2014 State of the Climate: Precipitation

July 15, 2015

Why precipitation matters

Water is the stuff of life. The amount of precipitation falling each month in any given location can have a direct impact on the local economy, livelihoods, and life itself. Farmers and gardeners depend on rain and other forms of precipitation to grow their crops and plants. Precipitation replenishes irrigation and water supply sources such as rivers and mountain snowpack. Water managers who work to ensure that communities have enough water for drinking, washing, and industrial uses are also interested in monitoring precipitation. Too much precipitation (leading to floods) or too little (leading to drought) can threaten public safety and damage community infrastructure.

Conditions in 2014

Map showing precipitation in 2014 compared to the 1988-2010 average.

Precipitation in 2014 compared to the 1988-2010 average. Map adapted from Plate 2.1m in State of the Climate in 2014. Download editable PDF.

Adapted from the 2014 BAMS State of the Climate report, the map shows precipitation across the globe in 2014 compared to the 1988-2010 average. The map shows areas with below-average precipitation (brown) and above-average precipitation (green) in 2014. When taken as a whole, precipitation over land was generally below average, while precipitation over the oceans was above average.

Patterns on the map partially reflect the impact of the developing El Niño-like conditions on different places, including drier conditions in the Maritime Continent (Southeast Asia) and wetter conditions along the equatorial Pacific.

Southeastern North America, eastern Europe, northeastern South America, central Africa, much of southeast Asia, and eastern Australia were drier than usual. Compared to 2013, however, dry conditions over western North America, northern Eurasia, and southern Africa became less extreme.

Above-average precipitation fell over southern Europe and central South America, with the exception of Brazil.
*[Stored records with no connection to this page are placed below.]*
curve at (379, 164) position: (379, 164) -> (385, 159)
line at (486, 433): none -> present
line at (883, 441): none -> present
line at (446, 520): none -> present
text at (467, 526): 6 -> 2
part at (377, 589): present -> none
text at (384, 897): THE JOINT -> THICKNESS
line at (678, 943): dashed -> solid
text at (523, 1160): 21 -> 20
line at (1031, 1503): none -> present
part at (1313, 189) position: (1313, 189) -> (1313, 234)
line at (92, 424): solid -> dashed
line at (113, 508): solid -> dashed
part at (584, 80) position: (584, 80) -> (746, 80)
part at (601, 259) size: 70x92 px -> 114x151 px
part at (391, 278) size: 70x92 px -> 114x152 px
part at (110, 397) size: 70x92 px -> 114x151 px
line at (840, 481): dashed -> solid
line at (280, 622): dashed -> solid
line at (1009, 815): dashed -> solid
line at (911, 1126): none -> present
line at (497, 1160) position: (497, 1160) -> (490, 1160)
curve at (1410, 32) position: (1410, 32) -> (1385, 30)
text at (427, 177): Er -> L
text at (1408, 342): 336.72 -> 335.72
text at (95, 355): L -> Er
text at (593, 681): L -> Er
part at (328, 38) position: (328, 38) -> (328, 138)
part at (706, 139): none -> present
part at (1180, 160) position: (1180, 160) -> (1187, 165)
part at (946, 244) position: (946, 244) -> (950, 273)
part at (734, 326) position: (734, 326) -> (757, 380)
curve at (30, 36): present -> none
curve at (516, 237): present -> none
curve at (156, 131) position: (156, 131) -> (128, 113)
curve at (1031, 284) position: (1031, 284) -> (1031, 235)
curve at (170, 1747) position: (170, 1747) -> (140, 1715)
The country experienced striking precipitation deficits in its highly populated southeastern region that includes São Paulo—the largest city in Brazil—and the state of Minas Gerais, where much of the country’s reservoirs are located.

*Note about data: Positive anomalies expanzding over eastern Greenland should be treated with caution given the interpolation over such a data sparse region and lack of concurrence in other hydrological cycle variables.

Reference

Vose, R. S. , K. Hilburn, X. Yin, M. Kruk, and A. Becker, 2015: [Hydrological cycle] Precipitation [in “State of Climate in 2014”]. Bulletin of the American Meteorological Society (BAMS), 96 (7), S24.

Sánchez-Lugo, A., Ed., 2015: South America [in “State of the Climate in 2014”]. Bulletin of the American Meteorological Society (BAMS), 96 (7), S178-S184.